Being on the road all the time comes with the sacrifice of ‘Home’. The concept of it becomes this thing you dream of, but seems so foreign when you are finally there to do a few dishes and check your mail. I personally moved into a big blue van (dubbed ‘Babe’ for the blue ox) because it makes absolutely no sense to pay rent for a place you’re never at. There’s a reason most people only fantasize about real travel; it’s not for everyone. It can be lonely in a big, all encompassing way that leaves you with this weird feeling of not belonging anywhere. That being said, there’s something about the feeling of freedom that comes with it. It’s huge. Driving ‘Babe’ down the road… watching the mountains go by… Marty figuring something out on the guitar… the guys in the back giggling about hockey or something… an orange peel flying by my ear cause someone has to pee… there’s nowhere I’d rather be.

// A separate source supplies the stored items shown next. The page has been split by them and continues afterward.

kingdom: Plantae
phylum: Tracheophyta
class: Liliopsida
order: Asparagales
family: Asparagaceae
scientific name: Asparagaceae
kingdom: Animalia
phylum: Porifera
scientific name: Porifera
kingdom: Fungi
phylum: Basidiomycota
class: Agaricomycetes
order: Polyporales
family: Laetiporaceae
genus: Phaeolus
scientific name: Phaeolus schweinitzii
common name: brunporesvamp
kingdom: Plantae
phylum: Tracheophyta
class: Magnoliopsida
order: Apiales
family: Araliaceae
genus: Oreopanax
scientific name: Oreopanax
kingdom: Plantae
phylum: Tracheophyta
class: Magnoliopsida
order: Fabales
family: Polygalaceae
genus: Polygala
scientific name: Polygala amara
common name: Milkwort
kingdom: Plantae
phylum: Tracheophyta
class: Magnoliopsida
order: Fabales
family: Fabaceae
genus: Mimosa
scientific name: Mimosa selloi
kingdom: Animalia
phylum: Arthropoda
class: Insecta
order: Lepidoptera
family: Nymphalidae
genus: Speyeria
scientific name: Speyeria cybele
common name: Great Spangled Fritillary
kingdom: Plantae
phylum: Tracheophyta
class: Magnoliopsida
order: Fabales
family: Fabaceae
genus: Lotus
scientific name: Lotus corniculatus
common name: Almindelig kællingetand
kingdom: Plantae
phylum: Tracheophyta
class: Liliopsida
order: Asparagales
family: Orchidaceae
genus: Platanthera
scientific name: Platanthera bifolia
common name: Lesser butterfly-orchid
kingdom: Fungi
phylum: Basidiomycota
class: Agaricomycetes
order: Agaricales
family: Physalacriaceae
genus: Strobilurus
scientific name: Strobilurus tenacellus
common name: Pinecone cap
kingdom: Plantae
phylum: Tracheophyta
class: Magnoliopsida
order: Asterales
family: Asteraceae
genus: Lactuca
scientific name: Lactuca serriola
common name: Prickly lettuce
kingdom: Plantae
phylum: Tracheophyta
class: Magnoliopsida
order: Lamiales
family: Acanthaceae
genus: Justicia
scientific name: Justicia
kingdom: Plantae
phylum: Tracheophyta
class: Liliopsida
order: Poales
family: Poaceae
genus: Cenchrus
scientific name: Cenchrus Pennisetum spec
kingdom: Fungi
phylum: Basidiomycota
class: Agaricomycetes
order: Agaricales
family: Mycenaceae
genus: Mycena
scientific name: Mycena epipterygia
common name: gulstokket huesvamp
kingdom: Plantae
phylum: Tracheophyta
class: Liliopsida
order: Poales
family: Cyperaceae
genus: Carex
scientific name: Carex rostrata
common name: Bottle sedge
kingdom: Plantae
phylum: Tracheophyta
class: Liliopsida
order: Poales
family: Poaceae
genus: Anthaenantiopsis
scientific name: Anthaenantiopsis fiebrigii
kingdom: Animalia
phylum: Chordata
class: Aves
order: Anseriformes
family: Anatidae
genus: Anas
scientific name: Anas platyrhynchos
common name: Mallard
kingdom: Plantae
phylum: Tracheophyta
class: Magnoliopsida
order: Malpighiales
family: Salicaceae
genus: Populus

FEMMUSIC:  What challenges does being a woman tour manager present?

NS: For me, gender discrimination left the table when I became confident in my job. Starting out, almost everyone asked or assumed that I was romantically involved with one of the band members. I’m not, have not, and will not be. I’m there for the music. But after a while, I stopped having to answer, ‘So which one are you with?’ That assumption just disappeared. Yes, I had to deal with it, but I saw it as a symptom of my confidence. I learned how and who to introduce myself to. I learned what questions to ask and what to be prepared for. People are intuitive. They pick up on things like that. If you have confidence, you have purpose. But you give them a reason to assume and they’ll probably take it. 

FEMMUSIC:  As a woman in the music industry, have you been discriminated against?

NS: I’m sure it happens, but the men I work for have my back. Being a women in a world of men doesn’t have to be a bad thing. Or even a thing at all. The life I live breaks a lot of social norms and I encourage that in all people, especially women. We were raised in in a time that taught us many limiting beliefs about ourselves. It may take some extra effort or risk, but I really feel that you absolutely CAN be great at whatever you want. Don’t do it to prove that you can. Do it because you want to. 

FEMMUSIC:  What one thing would you like to change about the music industry itself?

NS: It’s nearly impossible to make money as a musician without touring anymore. Music streaming companies make a killing off of musicians and pay them almost nothing. I wish all levels of the industry were as full of support and comradery as the one I’m included in. From the very bottom to the top, everyone is seen as kin. There really is no competition, no greed. That’s music.